2.What is the range?
equations to find please.
h=297.9m-4.9t
distance=33.9*t
0.5*9.8*(3.35)^2
To solve this problem, we can use the equations of motion for projectiles. The two main equations we will use are:
1. The vertical displacement equation: h = h0 + v0y * t + (1/2) * g * t^2
2. The horizontal displacement equation: R = v0x * t
Where:
- h is the vertical displacement of the stone.
- h0 is the initial height of the stone (in this case, the height of the cliff).
- v0y is the vertical component of the initial velocity.
- g is the acceleration due to gravity (approximately 9.8 m/s^2).
- t is the time.
- R is the horizontal displacement of the stone.
- v0x is the horizontal component of the initial velocity.
Let's solve each part of the problem using these equations:
1. How high is the stone after 3.35 seconds?
In this case, we can assume that the stone is thrown horizontally, so the initial vertical velocity (v0y) is zero.
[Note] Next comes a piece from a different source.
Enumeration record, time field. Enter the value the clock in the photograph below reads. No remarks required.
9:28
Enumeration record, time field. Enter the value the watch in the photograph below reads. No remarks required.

Therefore, the vertical displacement equation simplifies to:
h = h0 + (1/2) * g * t^2
Substituting the given values:
h = 297.9 m + (1/2) * 9.8 m/s^2 * (3.35 s)^2
h ≈ 297.9 m + 51.49 m
h ≈ 349.39 m
Therefore, the stone is approximately 349.39 meters high after 3.35 seconds.
2. What is the range?
The range is the horizontal displacement of the stone. In this case, we need to find the horizontal component of the initial velocity (v0x). Since the stone is thrown horizontally, the initial horizontal velocity is the same as the magnitude of the total initial velocity (33.9 m/s).
Using the horizontal displacement equation, we get:
R = v0x * t
R = 33.9 m/s * 3.35 s
R ≈ 113.47 m
Therefore, the range of the stone is approximately 113.47 meters.